California Institute for Quantitative Biosciences, University of California, Berkeley, Berkeley, California, United States of America.
PLoS Comput Biol. 2010 Sep 30;6(9):e1000952. doi: 10.1371/journal.pcbi.1000952.
Mammalian gene expression patterns, and their variability across populations of cells, are regulated by factors specific to each gene in concert with its surrounding cellular and genomic environment. Lentiviruses such as HIV integrate their genomes into semi-random genomic locations in the cells they infect, and the resulting viral gene expression provides a natural system to dissect the contributions of genomic environment to transcriptional regulation. Previously, we showed that expression heterogeneity and its modulation by specific host factors at HIV integration sites are key determinants of infected-cell fate and a possible source of latent infections. Here, we assess the integration context dependence of expression heterogeneity from diverse single integrations of a HIV-promoter/GFP-reporter cassette in Jurkat T-cells. Systematically fitting a stochastic model of gene expression to our data reveals an underlying transcriptional dynamic, by which multiple transcripts are produced during short, infrequent bursts, that quantitatively accounts for the wide, highly skewed protein expression distributions observed in each of our clonal cell populations. Interestingly, we find that the size of transcriptional bursts is the primary systematic covariate over integration sites, varying from a few to tens of transcripts across integration sites, and correlating well with mean expression. In contrast, burst frequencies are scattered about a typical value of several per cell-division time and demonstrate little correlation with the clonal means. This pattern of modulation generates consistently noisy distributions over the sampled integration positions, with large expression variability relative to the mean maintained even for the most productive integrations, and could contribute to specifying heterogeneous, integration-site-dependent viral production patterns in HIV-infected cells. Genomic environment thus emerges as a significant control parameter for gene expression variation that may contribute to structuring mammalian genomes, as well as be exploited for survival by integrating viruses.

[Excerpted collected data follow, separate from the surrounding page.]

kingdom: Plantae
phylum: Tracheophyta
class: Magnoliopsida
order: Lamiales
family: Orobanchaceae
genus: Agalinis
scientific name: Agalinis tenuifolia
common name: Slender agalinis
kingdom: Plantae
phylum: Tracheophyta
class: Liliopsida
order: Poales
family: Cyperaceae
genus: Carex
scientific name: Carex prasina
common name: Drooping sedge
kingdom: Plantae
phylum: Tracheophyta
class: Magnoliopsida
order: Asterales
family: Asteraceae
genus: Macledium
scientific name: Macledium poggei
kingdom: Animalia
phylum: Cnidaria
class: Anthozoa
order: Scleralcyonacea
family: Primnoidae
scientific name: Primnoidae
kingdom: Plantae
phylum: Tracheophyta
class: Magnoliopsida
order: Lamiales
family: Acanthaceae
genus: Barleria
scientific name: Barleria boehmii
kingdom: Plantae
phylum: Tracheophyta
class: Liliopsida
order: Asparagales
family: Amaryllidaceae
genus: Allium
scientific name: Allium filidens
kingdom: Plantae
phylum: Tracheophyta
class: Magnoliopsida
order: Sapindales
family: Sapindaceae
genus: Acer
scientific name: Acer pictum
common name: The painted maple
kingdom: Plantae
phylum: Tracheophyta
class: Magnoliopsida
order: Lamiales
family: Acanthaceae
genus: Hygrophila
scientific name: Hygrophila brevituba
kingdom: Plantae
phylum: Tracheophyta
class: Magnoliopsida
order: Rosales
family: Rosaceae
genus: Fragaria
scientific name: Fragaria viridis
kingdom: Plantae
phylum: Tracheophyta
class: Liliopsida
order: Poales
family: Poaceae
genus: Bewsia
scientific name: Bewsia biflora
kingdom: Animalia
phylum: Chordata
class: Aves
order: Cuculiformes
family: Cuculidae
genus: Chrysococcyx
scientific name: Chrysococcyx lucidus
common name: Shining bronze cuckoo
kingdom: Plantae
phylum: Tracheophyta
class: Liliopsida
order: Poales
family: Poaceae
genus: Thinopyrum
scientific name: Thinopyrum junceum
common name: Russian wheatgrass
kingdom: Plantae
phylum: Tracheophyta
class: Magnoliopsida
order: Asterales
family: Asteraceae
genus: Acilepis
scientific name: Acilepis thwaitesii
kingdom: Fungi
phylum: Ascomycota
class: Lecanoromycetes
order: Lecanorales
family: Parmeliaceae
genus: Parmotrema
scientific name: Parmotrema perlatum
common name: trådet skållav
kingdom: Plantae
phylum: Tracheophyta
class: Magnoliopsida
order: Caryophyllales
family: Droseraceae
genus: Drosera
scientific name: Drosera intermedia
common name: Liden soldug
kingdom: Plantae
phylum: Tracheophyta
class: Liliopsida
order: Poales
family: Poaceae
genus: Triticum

哺乳动物的基因表达模式及其在细胞群体中的变异性是由每个基因特有的因素与周围细胞和基因组环境共同调节的。慢病毒,如 HIV,将其基因组整合到它们感染的细胞中的半随机基因组位置,由此产生的病毒基因表达提供了一个自然系统来剖析基因组环境对转录调控的贡献。以前,我们表明 HIV 整合位点的表达异质性及其受特定宿主因素的调节是感染细胞命运的关键决定因素,也是潜伏感染的可能来源。在这里,我们评估了 HIV 启动子/GFP 报告基因盒在 Jurkat T 细胞中的多种单整合对表达异质性的整合背景依赖性。通过系统地将基因表达的随机模型拟合到我们的数据中,揭示了一个潜在的转录动态,即多个转录本在短暂而频繁的爆发中产生,这定量解释了我们每个克隆细胞群体中观察到的广泛的、高度偏态的蛋白质表达分布。有趣的是,我们发现转录爆发的大小是整合位点的主要系统协变量,跨整合位点从几个到几十个转录本不等,与平均表达高度相关。相比之下,爆发频率分散在典型的每个细胞分裂时间几个左右,与克隆平均值相关性较小。这种调节模式在采样的整合位置上产生了一致的噪声分布,与平均值相比,表达的可变性很大,即使对于最具生产力的整合也是如此,并且可能有助于在 HIV 感染的细胞中指定具有整合位点依赖性的异质病毒产生模式。因此,基因组环境作为基因表达变异的一个重要控制参数出现,它可能有助于构建哺乳动物基因组,并被整合病毒用来生存。